◆ ARTICLE:
= = = = = = =
# HELP!!!!! need a new psu



## impactedmind (Jul 30, 2012)

hey guys pls help me out.. I'm one of those who got fooled by the local computer dealer who gave me a crappy psu ( iball lpe223-400 )

I need a new psu asap
My system details are

cpu       AMD Phenome X2 550 black edition 3.1 ghz

MOBO    Asus M2N68-Am plus

            Kingston 2gb ddr2 ram

GPU       Nvidia Geforce 9600 GT 512 mb ram

PSU       I ball LPE 223-400

Screen resolution 1600x900

Now my budget is around 3k
Pls suggest me a good and reliable psu which i can use in the future too.
PS: I use my computer only for routine functions and gaming (not like intense gamers like sli and all )


----------



## ashis_lakra (Jul 30, 2012)

You weren't fooled by Dealer and most dealers don't know the importance of PSU, so they stock the cheapest which works just fine.

Get Corsair CX 430 v2 from theitwares.com .It's sufficient.


----------



## saikiasunny (Jul 30, 2012)

Cx430 or vs450. Both are gud. Get any of the corsair unit, and you will be fine.


----------



## impactedmind (Jul 30, 2012)

thank you very much..

Can i use these psus if i need to upgrade my system with a new gpu and cpu..
i mean somes newer gpus need more power plus they have external connectors too...

So will they suffice...


----------



## Myth (Jul 30, 2012)

You might want to mention these gpus and whichever new cpu you plan on purchasing.
= = = = = = =
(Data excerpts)
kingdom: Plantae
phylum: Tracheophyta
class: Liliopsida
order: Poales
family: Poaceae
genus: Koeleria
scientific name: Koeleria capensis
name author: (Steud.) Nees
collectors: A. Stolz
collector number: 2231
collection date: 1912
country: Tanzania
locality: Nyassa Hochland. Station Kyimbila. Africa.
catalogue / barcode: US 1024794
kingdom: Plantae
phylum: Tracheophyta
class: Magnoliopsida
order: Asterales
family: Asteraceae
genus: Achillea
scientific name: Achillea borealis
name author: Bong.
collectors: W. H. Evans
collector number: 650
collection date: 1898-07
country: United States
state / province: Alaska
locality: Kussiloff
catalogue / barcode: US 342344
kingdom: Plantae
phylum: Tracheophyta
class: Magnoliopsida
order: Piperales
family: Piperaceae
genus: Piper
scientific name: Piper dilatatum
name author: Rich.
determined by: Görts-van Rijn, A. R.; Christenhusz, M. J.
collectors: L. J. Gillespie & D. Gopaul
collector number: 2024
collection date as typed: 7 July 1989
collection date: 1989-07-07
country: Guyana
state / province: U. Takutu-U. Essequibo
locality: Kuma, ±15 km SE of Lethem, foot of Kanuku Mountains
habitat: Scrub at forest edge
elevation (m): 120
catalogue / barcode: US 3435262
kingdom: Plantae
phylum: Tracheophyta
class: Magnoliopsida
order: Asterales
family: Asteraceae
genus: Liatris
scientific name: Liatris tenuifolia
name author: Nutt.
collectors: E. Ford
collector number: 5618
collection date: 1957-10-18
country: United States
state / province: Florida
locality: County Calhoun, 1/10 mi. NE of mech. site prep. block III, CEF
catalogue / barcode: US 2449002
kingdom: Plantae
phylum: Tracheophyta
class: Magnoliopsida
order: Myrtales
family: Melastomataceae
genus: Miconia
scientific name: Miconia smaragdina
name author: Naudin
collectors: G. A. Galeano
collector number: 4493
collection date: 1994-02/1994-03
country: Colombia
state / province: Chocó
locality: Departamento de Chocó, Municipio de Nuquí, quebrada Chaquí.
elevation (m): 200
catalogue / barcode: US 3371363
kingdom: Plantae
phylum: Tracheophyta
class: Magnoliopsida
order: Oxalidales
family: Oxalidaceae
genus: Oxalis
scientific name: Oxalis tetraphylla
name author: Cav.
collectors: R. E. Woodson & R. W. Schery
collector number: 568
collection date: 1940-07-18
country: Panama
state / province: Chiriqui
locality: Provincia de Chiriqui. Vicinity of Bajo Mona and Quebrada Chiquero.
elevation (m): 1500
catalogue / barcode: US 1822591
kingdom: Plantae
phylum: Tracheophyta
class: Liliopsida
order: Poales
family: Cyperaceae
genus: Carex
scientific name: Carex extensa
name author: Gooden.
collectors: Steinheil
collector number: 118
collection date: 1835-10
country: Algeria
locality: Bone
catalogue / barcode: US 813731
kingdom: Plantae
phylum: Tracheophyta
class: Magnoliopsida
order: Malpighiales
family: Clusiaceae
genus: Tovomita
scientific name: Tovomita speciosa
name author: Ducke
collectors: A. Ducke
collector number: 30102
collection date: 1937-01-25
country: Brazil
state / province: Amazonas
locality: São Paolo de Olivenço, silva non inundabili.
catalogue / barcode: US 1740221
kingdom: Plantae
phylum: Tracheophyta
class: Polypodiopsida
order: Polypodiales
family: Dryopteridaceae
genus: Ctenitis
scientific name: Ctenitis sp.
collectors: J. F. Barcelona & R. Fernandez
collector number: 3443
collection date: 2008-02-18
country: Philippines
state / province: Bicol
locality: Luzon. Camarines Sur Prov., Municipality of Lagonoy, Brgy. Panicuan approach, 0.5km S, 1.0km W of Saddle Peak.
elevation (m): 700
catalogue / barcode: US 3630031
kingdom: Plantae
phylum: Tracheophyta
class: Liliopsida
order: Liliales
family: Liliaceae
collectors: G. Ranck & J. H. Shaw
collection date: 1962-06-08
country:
= = = = = = =
◆ GIVEN EXERCISE: Can you carry on the forum thread about choosing a new power supply from its last post?

◆ ANSWER FOR THE TASK:
----------



## ashis_lakra (Jul 30, 2012)

impactedmind said:


> thank you very much..
> 
> Can i use these psus if i need to upgrade my system with a new gpu and cpu..
> i mean somes newer gpus need more power plus they have external connectors too...
> ...



New GPU and CPU are becoming more and more power efficient. After 3-4 years, a 400W PSU would be overkill for 1lac rig.

So, depending on your budget, it's more than ok.


----------



## saswat23 (Jul 30, 2012)

Get Corsair CX-500v2 for 3.3k.


----------



## impactedmind (Jul 31, 2012)

Thank you guys,
So finally which should i go for 

Corsair cx 430v2 or corsair vs450 (which i read is a regional model) or corsair cx 500 v2


----------



## the_conqueror (Jul 31, 2012)

cx430v2 or cx500v2.


----------



## ashis_lakra (Jul 31, 2012)

The one which your budget allows. Get anyone of them.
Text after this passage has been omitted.